What are your thoughts on the Renee/Barbara relationship?
I’m not too sure how much I can say about where they currently stand. I’ve enjoyed playing a different side to the character. When they are together, we certainly see a more vulnerable Montoya, which is nice. It’s always great to play Montoya with her guard down, because most of the time she’s tough.
“Gotham” features plenty of brawls, chases and gun-slinging. How exciting was it to have Renee and her partner Crispus save Jim Gordon from Victor Zsasz?
I loved it. That was probably my favorite scene. It was really exciting to see Montoya save Gordon after falsely accusing him for many weeks. Saving him from Zsasz was the perfect way to set up that alliance and really show that the GCPD could be trusted, that they are one of the good guys.
Would you like Renee to partake in more of those action beats?
Definitely. I’d love to do more. They are so much fun to watch. It really gets the adrenaline going and you are rooting for them. Everyone loves an action sequence, and you learn a lot.
In the comics and cartoon, Renee was a beat cop paired with Harvey Bullock. Would you like to see more interaction between the two of them on “Gotham?”
There’s that one scene we did in the pilot, in the diner — I laughed reading it. Seeing them trying to gel would be hilarious. They are complete opposites. It’s interesting to see people try to come together from different backgrounds, different values and different outlooks on life. It would result in moments of levity and comedy. I think they would find a common ground as they did in the comic books. They are detectives and need to get the job done.
Renee had issues with Jim in the beginning, to the degree where she even warned Barbara about him. How has Renee’s perception of him changed?

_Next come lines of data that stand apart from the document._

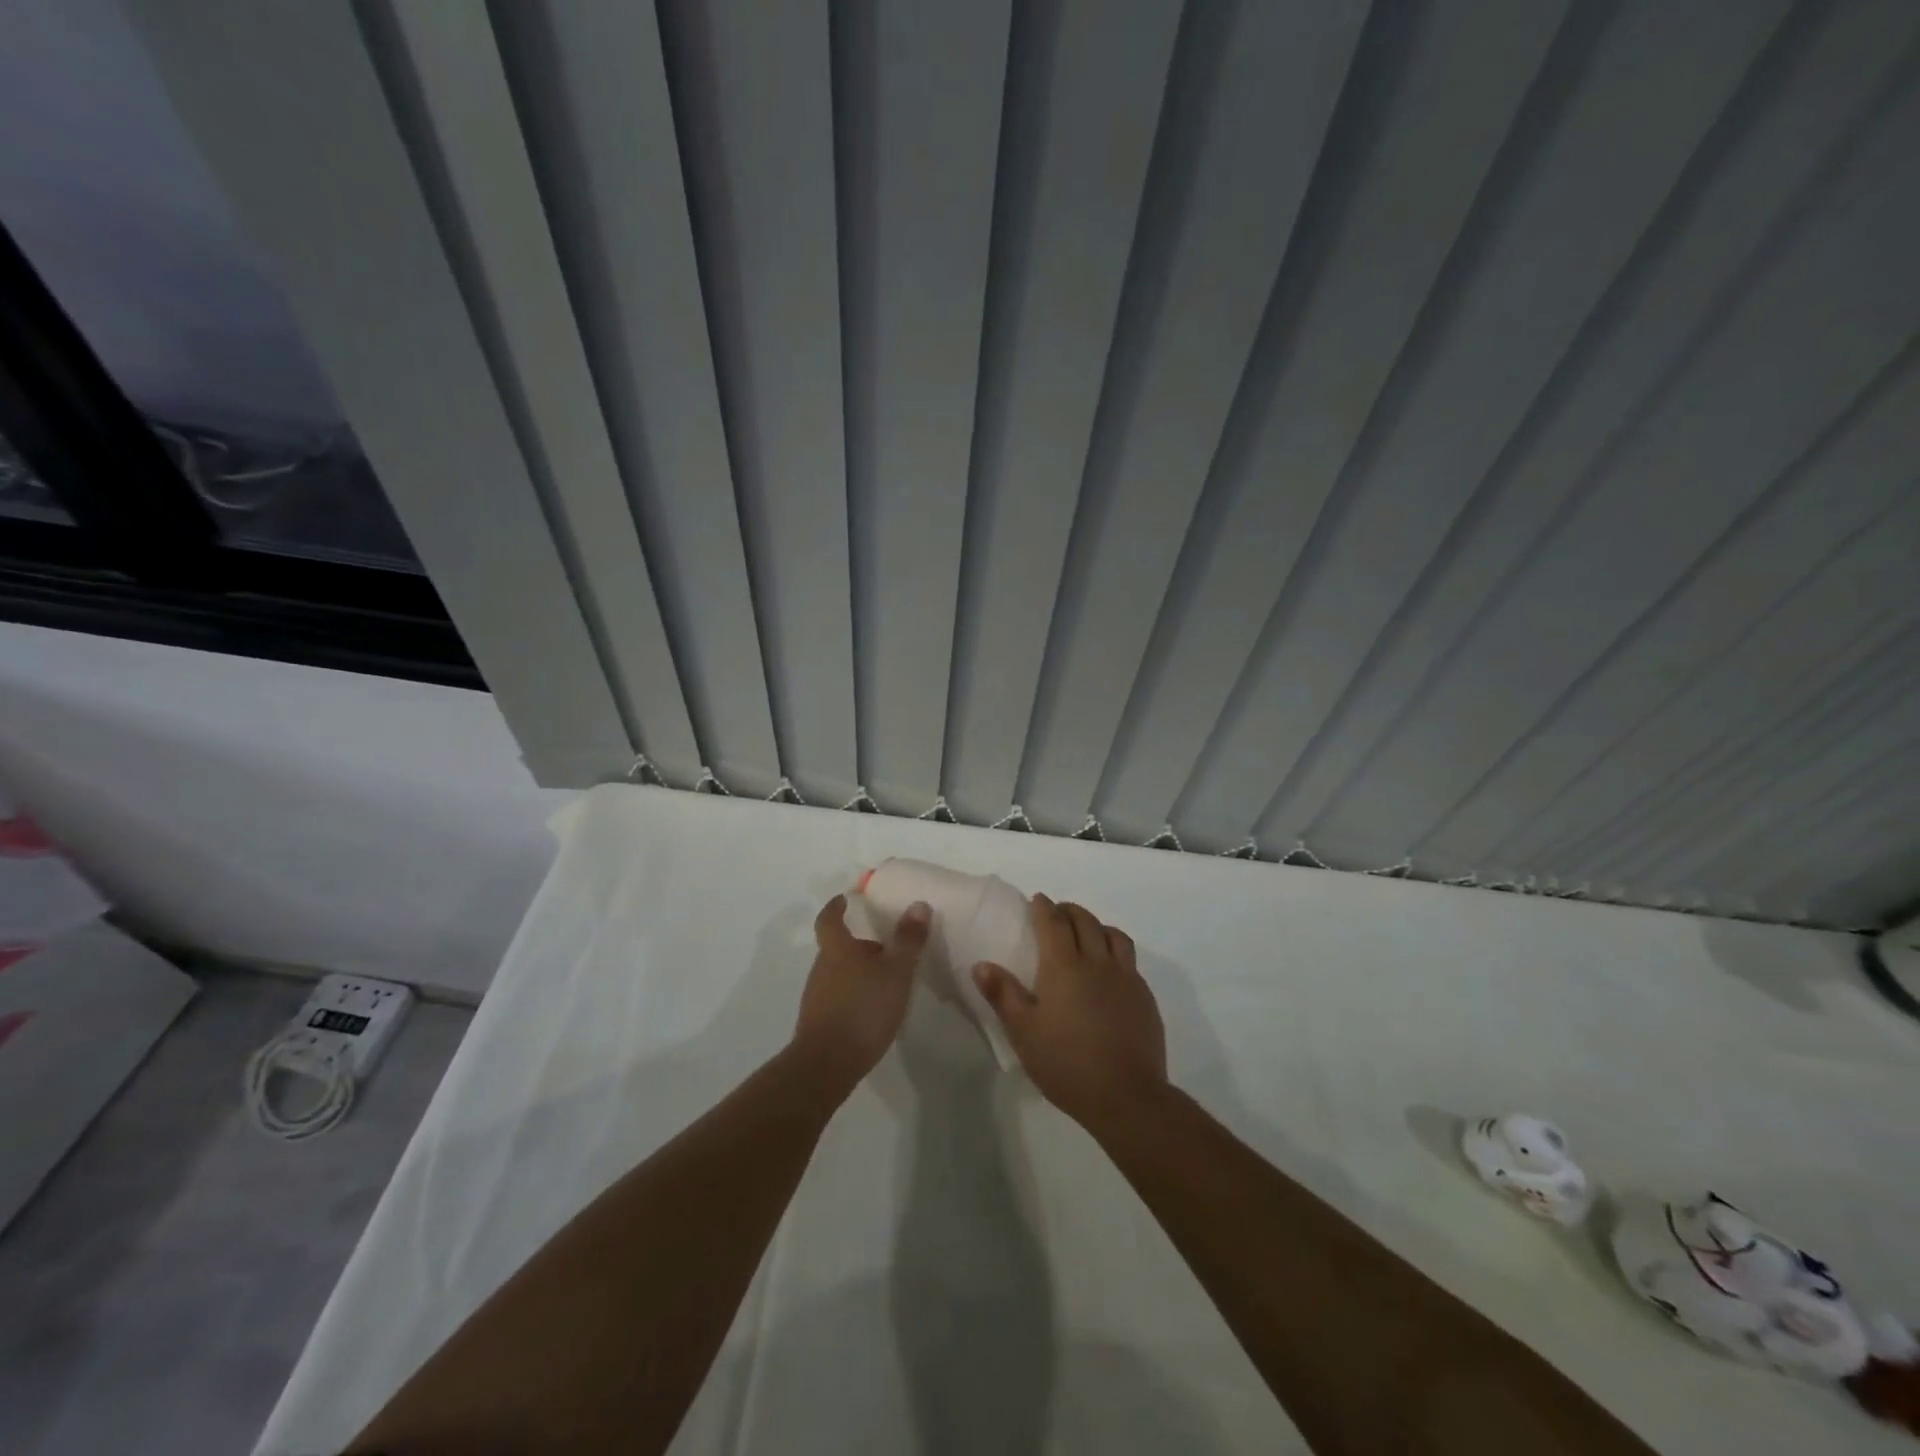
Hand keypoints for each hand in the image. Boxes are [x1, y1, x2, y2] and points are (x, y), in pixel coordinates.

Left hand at [793, 894, 928, 1089]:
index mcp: (837, 949)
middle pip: (838, 948)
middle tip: (886, 949)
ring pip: (839, 974)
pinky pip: (838, 998)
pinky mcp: (819, 1023)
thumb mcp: (896, 971)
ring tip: (887, 983)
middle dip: (860, 946)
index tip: (844, 899)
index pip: (829, 919)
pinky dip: (854, 996)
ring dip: (859, 973)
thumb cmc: (864, 1008)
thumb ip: (908, 940)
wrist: (827, 1064)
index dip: (835, 907)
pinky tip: (873, 1011)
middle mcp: (822, 968)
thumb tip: (917, 905)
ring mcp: (817, 997)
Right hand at [972, 894, 1166, 1131]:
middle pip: (1086, 921)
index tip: (1037, 900)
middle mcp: (1097, 962)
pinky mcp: (1145, 997)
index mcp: (1064, 966)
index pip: (1054, 922)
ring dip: (1098, 926)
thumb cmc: (1065, 1063)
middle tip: (1058, 913)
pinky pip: (1131, 961)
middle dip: (1070, 911)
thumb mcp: (1023, 1032)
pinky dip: (1117, 952)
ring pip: (1115, 936)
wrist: (1125, 1095)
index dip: (1044, 908)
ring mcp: (1126, 978)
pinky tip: (1111, 971)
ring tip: (1088, 933)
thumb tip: (982, 964)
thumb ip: (1003, 994)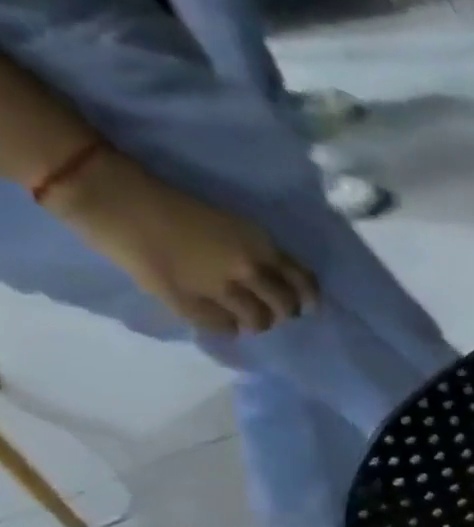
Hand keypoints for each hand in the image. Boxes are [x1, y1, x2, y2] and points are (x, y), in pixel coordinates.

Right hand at [47, 149, 318, 334]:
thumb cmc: (172, 205)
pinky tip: (218, 323)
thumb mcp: (234, 226)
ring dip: (254, 323)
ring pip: (258, 321)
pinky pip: (220, 326)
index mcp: (263, 248)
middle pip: (284, 306)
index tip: (303, 306)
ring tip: (244, 320)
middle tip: (268, 313)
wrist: (113, 197)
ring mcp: (219, 287)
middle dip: (281, 313)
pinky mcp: (186, 300)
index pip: (304, 283)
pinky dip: (225, 328)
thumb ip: (257, 253)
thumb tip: (273, 280)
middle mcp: (250, 270)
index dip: (307, 298)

Maybe Renee sees that they are more alike than she realized initially — besides being attracted to the same kind of woman. They both believe that there is a lot of good in the world. As dark as Gotham City is, they are fighters. They are warriors. They are going to fight for good, no matter what it takes. If they can get past that earlier friction that they had, I think they could be great allies, as they are in the comics.
Jim even tells Bruce Wayne that if anything bad happens to him, Renee and Crispus will take care of things.
That was great. I loved the fact that they had the future Batman, the future Commissioner, the Question and the Spectre together. All these people move on to greatness.
“Gotham” is the jumping off point for many heroes and villains, and you just mentioned Renee’s costumed alter ego. Do you feel they’ve planted the seeds for Renee to become the Question?
Because “Gotham” is an origin story, I think all the seeds are planted for all the characters. That’s what is so great about the writing. I really appreciate the fact that they are taking their time to develop and explore each character in depth.
In the comics, there’s a moment that serves as a catalyst: she becomes an alcoholic and hits rock bottom. On the show, if Renee were to fall off the wagon again, it would force her to really look at herself and become more self-aware and become the person she’s meant to be. That being said, this show definitely has its own take on it, so you’ll have to wait and see what triggers her.
Her partner Crispus dies in the comics. Do you and Andrew ever get concerned for his safety?
No, not really. We just go with the flow. I have so much fun with him and we’re having a blast. We’re just living in the moment and enjoying it. It’s superstitious to even talk about that.
As a Batman fan, what have you enjoyed about being part of the DC Universe and the Batman mythology?
Because I’m one of those fans, I can’t wait to read the scripts. I can’t wait to tune into the show every week to see where everyone’s story is going. “Gotham” has such a rich mythos, and everything they can pull for us is amazing. Then there’s the production values and getting to see something that has been in your mind this entire time. You get to see what Gotham looks like. They bring the whole thing to life, and do it incredibly well.
“Gotham” airs Mondays at 8 p.m. on Fox.